In total, we supplied 63 garments, including dark green and maroon suits, plush velvet pieces for the black-tie elements, and our latest jet-black suiting — the blackest fabric we’ve ever eveloped. Designed to absorb light rather than reflect it, these suits will read as truly black on stage, even under intense theatrical lighting.
From the moment we said yes, the project created a real buzz internally. We’re even taking a team field trip to visit the Royal New Zealand Ballet workroom — seeing the behind-the-scenes craftsmanship on their side has been just as inspiring as the final result.
Photo Credit: Ross Brown
Featuring Soloist Branden Reiners and Principal Ana Gallardo Lobaina.
Ana is wearing jewellery courtesy of Partridge Jewellers.
Suits are mostly designed for structure, not movement. What were the biggest technical challenges?
Traditional tailoring is about structure, silhouette and control — ballet is about freedom of movement. Bridging those two worlds was the central technical challenge.
Every decision, from fabric weight to stretch to construction, had to balance form with function. Jackets needed to maintain a sharp line while allowing arms to lift, extend and rotate freely. Trousers had to move with the dancers’ bodies without pulling, twisting or restricting, even during explosive choreography.
One of the most interesting developments was our jet-black suiting. Stage lighting can dramatically alter how fabrics appear, often washing out darker tones. This cloth was chosen specifically for its ability to absorb light, ensuring the suits remain visually powerful and truly black on stage — an important detail in a production as dark and psychologically charged as Macbeth.
This wasn’t about reinventing tailoring, but about reapplying its principles in a far more demanding environment.
Photo credit: Stephen A'Court
Macbeth explores power, ambition and image. How did those ideas influence the suits?
At Rembrandt, our mission has always been simple: we make men feel confident with the right fit. That philosophy translated surprisingly seamlessly into this production.
In Macbeth, clothing isn’t just costume — it’s a visual expression of power, control, status and transformation. The “right fit” here wasn’t only about physical measurements, but about ensuring each garment felt right for the character wearing it.

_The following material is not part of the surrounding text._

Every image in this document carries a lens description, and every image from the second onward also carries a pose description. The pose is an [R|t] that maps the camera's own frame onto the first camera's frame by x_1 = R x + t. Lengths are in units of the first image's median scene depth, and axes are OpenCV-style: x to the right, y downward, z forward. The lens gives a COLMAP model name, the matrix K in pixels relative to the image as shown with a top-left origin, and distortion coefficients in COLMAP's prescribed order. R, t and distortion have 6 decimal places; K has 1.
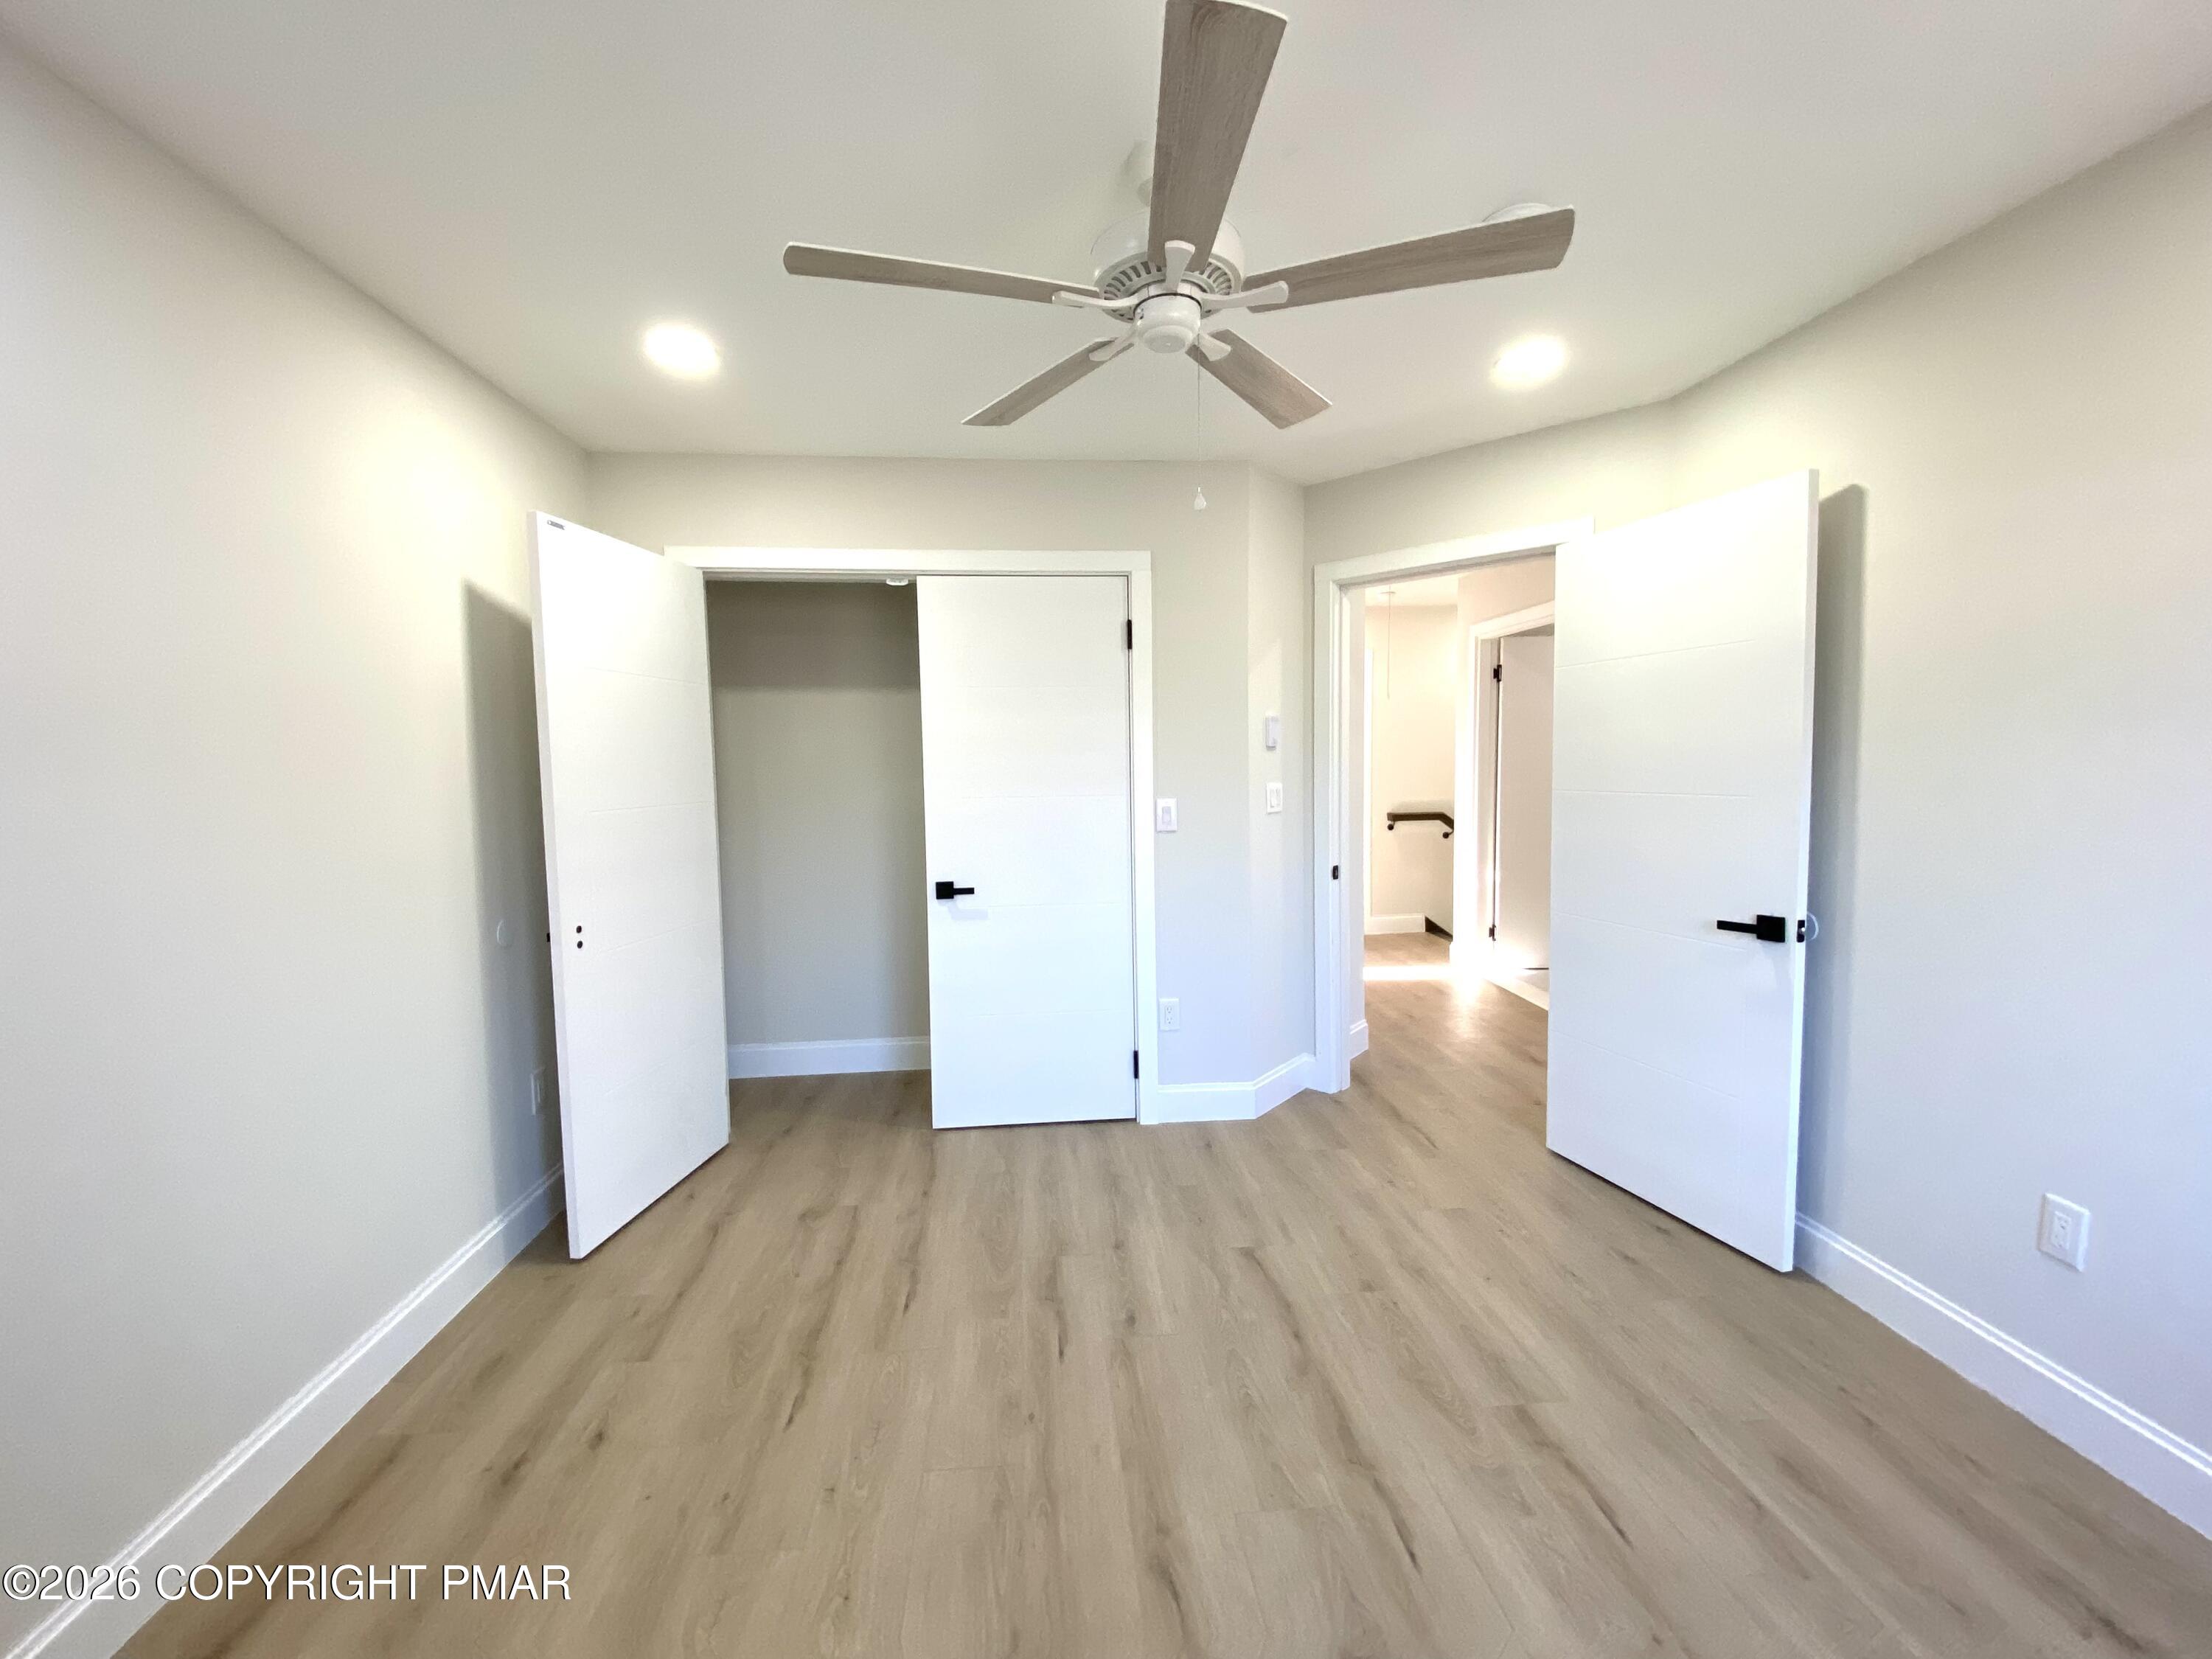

We thought carefully about silhouette and proportion — how longer lines, sharper shoulders or more relaxed shapes could reinforce dominance, authority or internal conflict. In that sense, tailoring becomes storytelling. The suit supports the dancer in embodying who they are on stage, just as it supports a man stepping into an important moment in his own life.
While we didn’t directly recreate archival pieces, our decades of tailoring knowledge absolutely informed the work. There’s an inherent timelessness in well-cut menswear, and that sense of enduring authority felt entirely appropriate for Shakespeare’s world.
Photo credit: Stephen A'Court
Anything else you’d like to add?
This collaboration reminded us why craftsmanship matters. Whether it’s for a wedding, a boardroom, a stage or a ballet, clothing performs best when it’s made with care, intention and respect for the body wearing it.
Working with the Royal New Zealand Ballet has been an inspiring exchange of craft — tailoring meeting choreography, heritage meeting performance. We’re incredibly proud to see Rembrandt on stage in Macbeth, and to play a small part in bringing this powerful production to life.